B. İstinaf Sebepleri
Davalı erkek vekili istinaf dilekçesinde özetle; kararda erkeğe kusur olarak yüklenen hususların gerçeği yansıtmadığını, erkeğin ayrı bir ev açtığını, kadının haneyi haklı bir sebep olmadan zaman zaman terk ettiğini, erkeğin süregelen bir alkol alışkanlığı olmadığını, ara sıra alkol kullandığını, erkeğin çocuğu ile ilgili olduğunu, çocuğu ile kişisel ilişki kurmasına imkan verilmediği, kadının davasının kabulünün hatalı olduğunu ileri sürerek boşanma, kusur belirlemesi, tazminatlar ve nafakalar yönlerinden İlk Derece Mahkemesi kararının kaldırılarak talepleri doğrultusunda karar verilmesi istemi ile istinaf başvurusunda bulunmuştur.
C. Gerekçe ve Sonuç
Bölge Adliye Mahkemesinin yukarıda tarih ve sayısı belirtilen kararı ile, kararın usul ve kanuna uygun olduğu gerekçesi ile istinaf başvurusunun 6100 sayılı Hukuk Muhakemeleri Kanunu’nun (6100 sayılı Kanun) 353 üncü maddesinin birinci fıkrasının (b) bendinin (1) inci alt bendi gereğince esastan reddine karar verilmiştir.
V. TEMYİZ
A. Temyiz Yoluna Başvuranlar
Bölge Adliye Mahkemesinin yukarıda belirtilen kararına karşı süresi içinde davalı erkek vekili tarafından temyiz isteminde bulunulmuştur.
B. Temyiz Sebepleri
Davalı erkek vekili temyiz dilekçesinde özetle; istinaf dilekçesindeki kanun yolu itirazlarını tekrar ederek kararın usul ve kanuna aykırı bulunduğunu beyanla; boşanma, kusur belirlemesi, tazminatlar ve nafakalar yönlerinden kararın bozulmasını talep etmiştir.
C. Gerekçe
1. Uyuşmazlık ve Hukuki Nitelendirme
Uyuşmazlık, boşanmaya sebebiyet veren olaylardaki kusur belirlemesinin doğru yapılıp yapılmadığı, erkeğe yüklenen kusurlu davranışların gerçekleşip gerçekleşmediği, kadına kusur olarak yüklenebilecek bir vakıa olup olmadığı, kusur belirlemesine bağlı olarak kadının tedbir nafakasına ve maddî ve manevî tazminata hak kazanıp kazanmayacağı, kadın lehine fer'îlere hükmedilebilmesi koşulları varsa hükmedilen miktarların fazla olup olmadığı noktasında toplanmaktadır.
2. İlgili Hukuk
6100 sayılı Kanun'un 369 uncu maddesinin birinci fıkrası ile 370 ve 371 inci maddeleri. 4721 sayılı Kanun’un 4 üncü maddesi, 166 ncı maddesinin birinci fıkrası, 169 uncu, 174 üncü ve 330 uncu maddeleri. 6098 sayılı Türk Borçlar Kanunu'nun 50 nci ve 51 inci maddeleri.
3. Değerlendirme
1.Bölge Adliye Mahkemelerinin nihai kararlarının bozulması 6100 sayılı Kanun'un 371 inci maddesinde yer alan sebeplerden birinin varlığı hâlinde mümkündür.
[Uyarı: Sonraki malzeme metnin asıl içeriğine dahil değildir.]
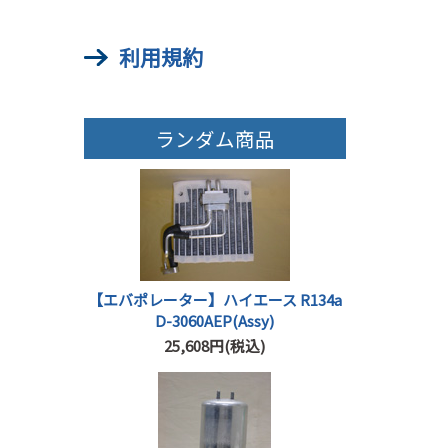
利用規約
ランダム商品
【エバポレーター】ハイエース R134a
D-3060AEP(Assy)
25,608円(税込)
2.Temyizen incelenen karar, tarafların karşılıklı iddia ve savunmalarına, dayandıkları belgelere, uyuşmazlığa uygulanması gereken hukuk kuralları ile hukuki ilişkinin nitelendirilmesine, dava şartlarına, yargılama ve ispat kuralları ile kararda belirtilen gerekçelere göre usul ve kanuna uygun olup davalı erkek vekili tarafından temyiz dilekçesinde ileri sürülen nedenler kararın bozulmasını gerektirecek nitelikte görülmemiştir.
VI. KARAR
Açıklanan sebeplerle;
Temyiz olunan Bölge Adliye Mahkemesi kararının 6100 sayılı Kanun'un 370 inci maddesinin birinci fıkrası uyarınca ONANMASINA,
Aşağıda yazılı temyiz giderinin temyiz edene yükletilmesine,
Dosyanın İlk Derece Mahkemesine, kararın bir örneğinin Bölge Adliye Mahkemesine gönderilmesine,
23.09.2024 tarihinde oy birliğiyle karar verildi.